Efficient Algorithms for Approximate Triangle Counting

TL;DR

This paper introduces new randomized algorithms for approximate triangle counting in graphs, offering efficient sampling methods with strong error bounds and applicability to streaming data.

Contribution

The paper presents two novel sampling techniques, $q$-optimal and edge sampling, that improve the efficiency of approximate triangle counting algorithms.

Findings

Algorithms run in $O(sm)$ and $O(sn)$ time with error guarantees.

Provides an $1 extpm \epsilon$ approximation using known bounds on triangle incident edges.

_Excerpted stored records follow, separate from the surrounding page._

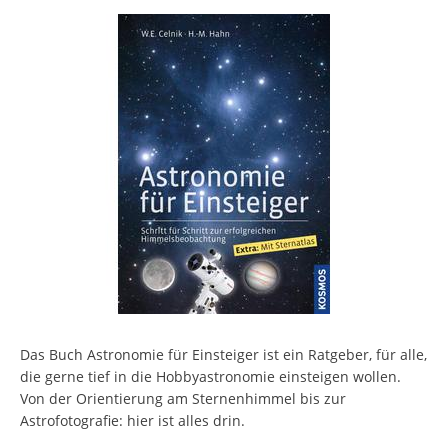
Das Buch Astronomie für Einsteiger ist ein Ratgeber, für alle,
die gerne tief in die Hobbyastronomie einsteigen wollen.
Von der Orientierung am Sternenhimmel bis zur
Astrofotografie: hier ist alles drin.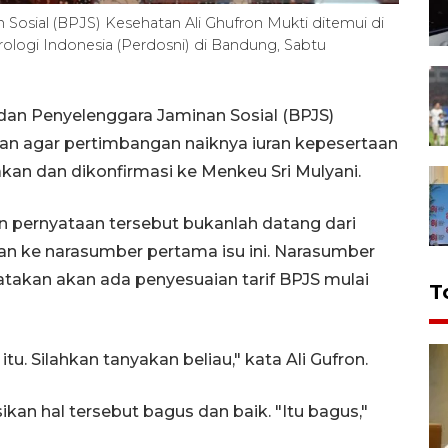
Sosial (BPJS) Kesehatan Ali Ghufron Mukti ditemui di
rologi Indonesia (Perdosni) di Bandung, Sabtu
an Penyelenggara Jaminan Sosial (BPJS)
an agar pertimbangan naiknya iuran kepesertaan
kan dan dikonfirmasi ke Menkeu Sri Mulyani.
n pernyataan tersebut bukanlah datang dari
an ke narasumber pertama isu ini. Narasumber
takan akan ada penyesuaian tarif BPJS mulai
T
. Silahkan tanyakan beliau," kata Ali Gufron.
sikan hal tersebut bagus dan baik. "Itu bagus,"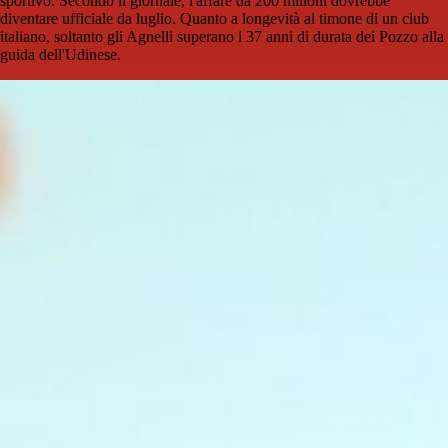
sportivo. Secondo il giornale, l'affare da 200 milioni dovrebbe
diventare ufficiale da luglio. Quanto a longevità al timone di un club
italiano, soltanto gli Agnelli superano i 37 anni di durata dei Pozzo alla
guida dell'Udinese.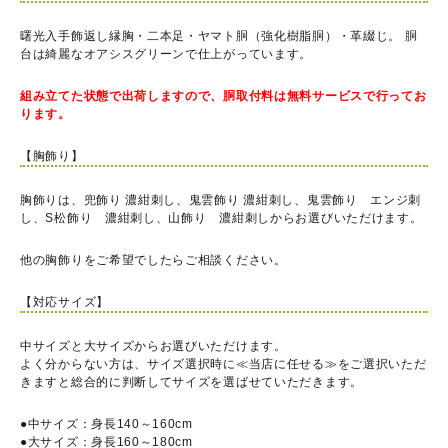
曙光入手飾返し縁胸・二本足・ヤマト胴（強化樹脂胴）・革綴じ。 胴
台は綺麗なオアシスグリーンで仕上がっています。
組み立てた状態で出荷しますので、胴取付料は無料サービスで行ってお
ります。
【胸飾り】
胸飾りは、兜飾り 濃紺刺し、鬼雲飾り 濃紺刺し、鬼雲飾り エンジ刺
し、S松飾り 濃紺刺し、山飾り 濃紺刺しからお選びいただけます。
他の胸飾りをご希望でしたらご相談ください。
【対応サイズ】
中サイズと大サイズからお選びいただけます。
よく分からない方は、サイズ選択時に≪当店に任せる≫をご選択いただ
きますと総合的に判断してサイズを選ばせていただきます。
●中サイズ：身長140～160cm
●大サイズ：身長160～180cm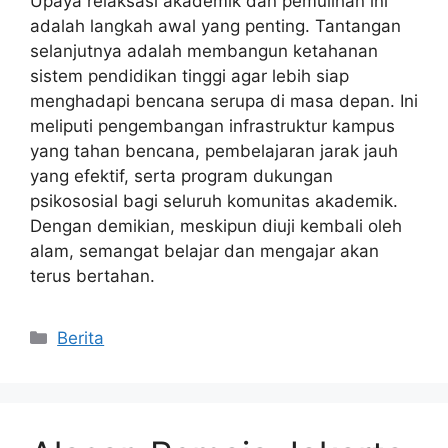
Upaya relaksasi akademik dan pemulihan ini
adalah langkah awal yang penting. Tantangan
selanjutnya adalah membangun ketahanan
sistem pendidikan tinggi agar lebih siap
menghadapi bencana serupa di masa depan. Ini
meliputi pengembangan infrastruktur kampus
yang tahan bencana, pembelajaran jarak jauh
yang efektif, serta program dukungan
psikososial bagi seluruh komunitas akademik.
Dengan demikian, meskipun diuji kembali oleh
alam, semangat belajar dan mengajar akan
terus bertahan.
Kategori
Berita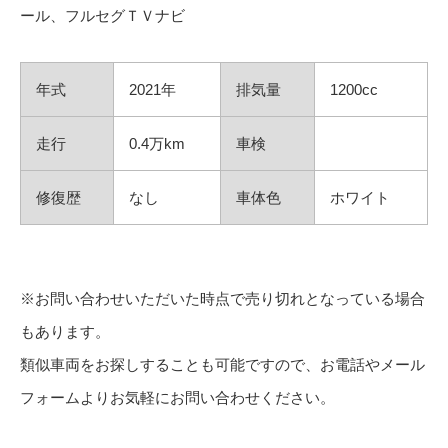
ール、フルセグＴＶナビ
年式
2021年
排気量
1200cc
走行
0.4万km
車検
修復歴
なし
車体色
ホワイト
※お問い合わせいただいた時点で売り切れとなっている場合
もあります。
類似車両をお探しすることも可能ですので、お電話やメール
フォームよりお気軽にお問い合わせください。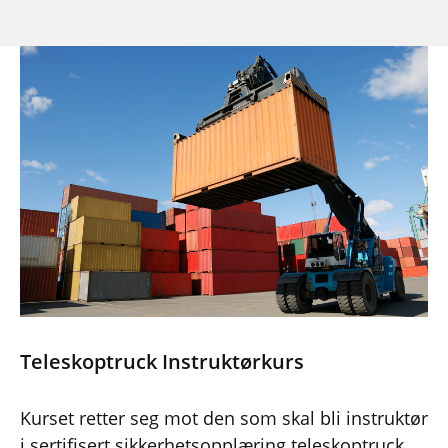
Teleskoptruck Instruktørkurs
Kurset retter seg mot den som skal bli instruktør
i sertifisert sikkerhetsopplæring teleskoptruck.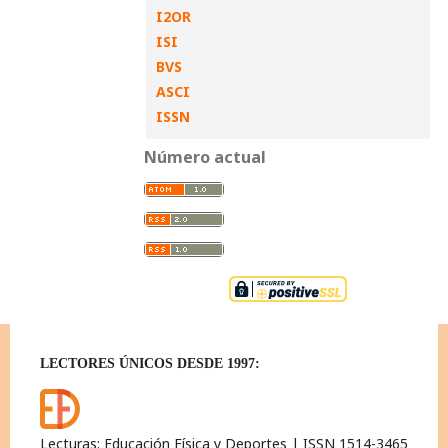
I2OR
ISI
BVS
ASCI
ISSN
Número actual
LECTORES ÚNICOS DESDE 1997:
Lecturas: Educación Física y Deportes | ISSN 1514-3465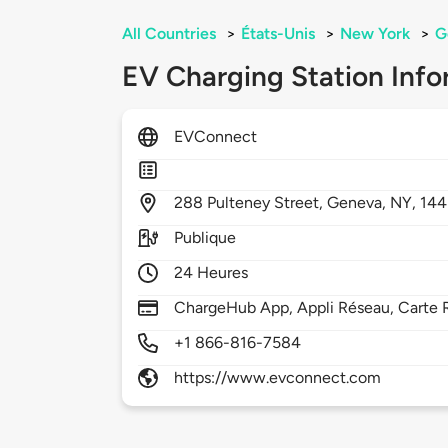
All Countries
>
États-Unis
>
New York
>
G
EV Charging Station Info
EVConnect
288
Pulteney Street,
Geneva,
NY,
144
Publique
24 Heures
ChargeHub App, Appli Réseau, Carte 
+1 866-816-7584
https://www.evconnect.com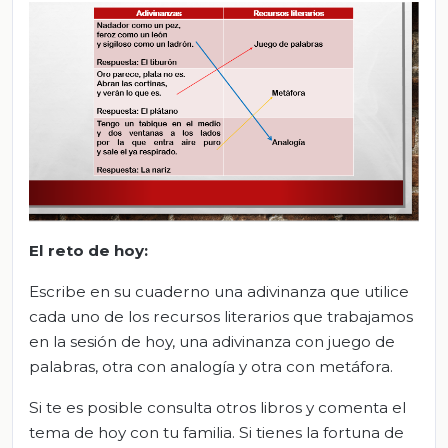
El
r
eto de
h
oy:
Escribe en su cuaderno una adivinanza que utilice
cada uno de los recursos literarios que trabajamos
en la sesión de hoy, una adivinanza con juego de
palabras, otra con analogía y otra con metáfora.
Si te es posible consulta otros libros y comenta el
tema de hoy con tu familia. Si tienes la fortuna de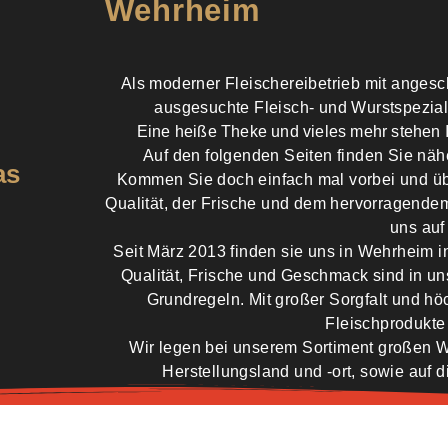
ße The
Wehrheim
Als moderner Fleischereibetrieb mit angesc
ausgesuchte Fleisch- und Wurstspezialit
Eine heiße Theke und vieles mehr stehen 
Auf den folgenden Seiten finden Sie näh
as
Kommen Sie doch einfach mal vorbei und üb
chkeiten für den schnellen Hunger
Qualität, der Frische und dem hervorragende
uns auf
Seit März 2013 finden sie uns in Wehrheim i
Qualität, Frische und Geschmack sind in un
Grundregeln. Mit großer Sorgfalt und h
Fleischprodukte
Wir legen bei unserem Sortiment großen W
Herstellungsland und -ort, sowie auf d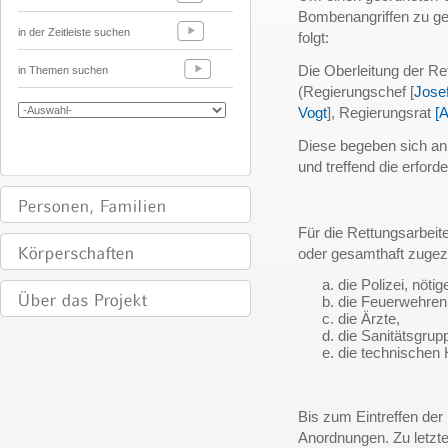
Bombenangriffen zu gew
in der Zeitleiste suchen
folgt:
Die Oberleitung der Re
in Themen suchen
(Regierungschef [
Jose
Vogt
], Regierungsrat
[
Diese begeben sich an 
und treffend die erfor
Für die Rettungsarbeit
oder gesamthaft zuge
die Polizei, nötig
die Feuerwehren
die Ärzte,
die Sanitätsgrup
die technischen H
Bis zum Eintreffen der 
Anordnungen. Zu letzt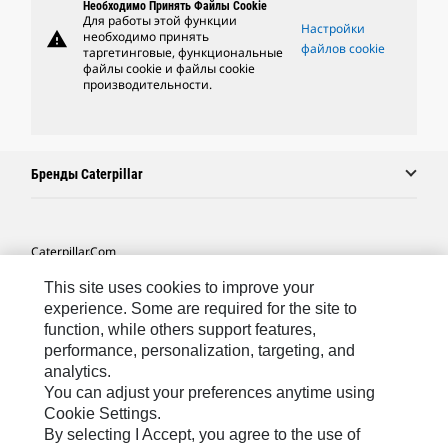
Необходимо Принять Файлы Cookie
Для работы этой функции
Настройки
warning
необходимо принять
файлов cookie
таргетинговые, функциональные
файлы cookie и файлы cookie
производительности.
Бренды Caterpillar
Caterpillar.com
Связаться С Caterpillar
This site uses cookies to improve your
experience. Some are required for the site to
Карта Сайта
function, while others support features,
performance, personalization, targeting, and
Cookie Settings
analytics.
Юридическая Информация
You can adjust your preferences anytime using
Cookie Settings.
Конфиденциальность Личных Данных
By selecting I Accept, you agree to the use of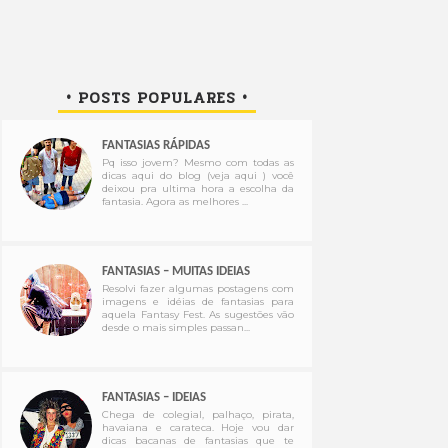
• POSTS POPULARES •
FANTASIAS RÁPIDAS
Pq isso jovem? Mesmo com todas as
dicas aqui do blog (veja aqui ) você
deixou pra ultima hora a escolha da
fantasia. Agora as melhores ...
FANTASIAS – MUITAS IDEIAS
Resolvi fazer algumas postagens com
imagens e idéias de fantasias para
aquela Fantasy Fest. As sugestões vão
desde o mais simples passan...
FANTASIAS – IDEIAS
Chega de colegial, palhaço, pirata,
havaiana e carateca. Hoje vou dar
dicas bacanas de fantasias que te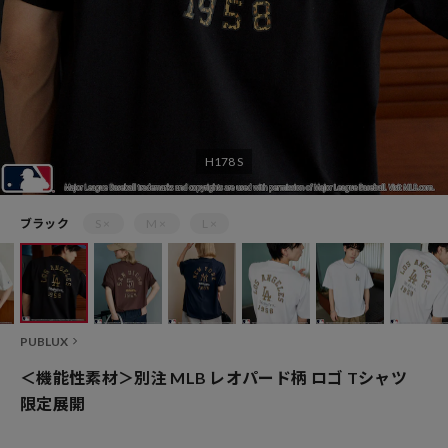
H178 S
ブラック
S ×
M ×
L ×
PUBLUX
＜機能性素材＞別注 MLB レオパード柄 ロゴ Tシャツ
限定展開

Supports streaming data with minimal passes and space usage.

Abstract

Counting the number of triangles in a graph has many important applications in network analysis. Several frequently computed metrics like the clustering coefficient and the transitivity ratio need to count the number of triangles in the network. Furthermore, triangles are one of the most important graph classes considered in network mining. In this paper, we present a new randomized algorithm for approximate triangle counting. The algorithm can be adopted with different sampling methods and give effective triangle counting methods. In particular, we present two sampling methods, called the \textit{$q$-optimal sampling} and the \textit{edge sampling}, which respectively give $O(sm)$ and $O(sn)$ time algorithms with nice error bounds ($m$ and $n$ are respectively the number of edges and vertices in the graph and $s$ is the number of samples). Among others, we show, for example, that if an upper bound $\widetilde{\Delta^e}$ is known for the number of triangles incident to every edge, the proposed method provides an $1\pm \epsilon$ approximation which runs in $O( \frac{\widetilde{\Delta^e} n \log n}{\widehat{\Delta^e} \epsilon^2} )$ time, where $\widehat{\Delta^e}$ is the average number of triangles incident to an edge. Finally we show that the algorithm can be adopted with streams. Then it, for example, will perform 2 passes over the data (if the size of the graph is known, otherwise it needs 3 passes) and will use $O(sn)$ space.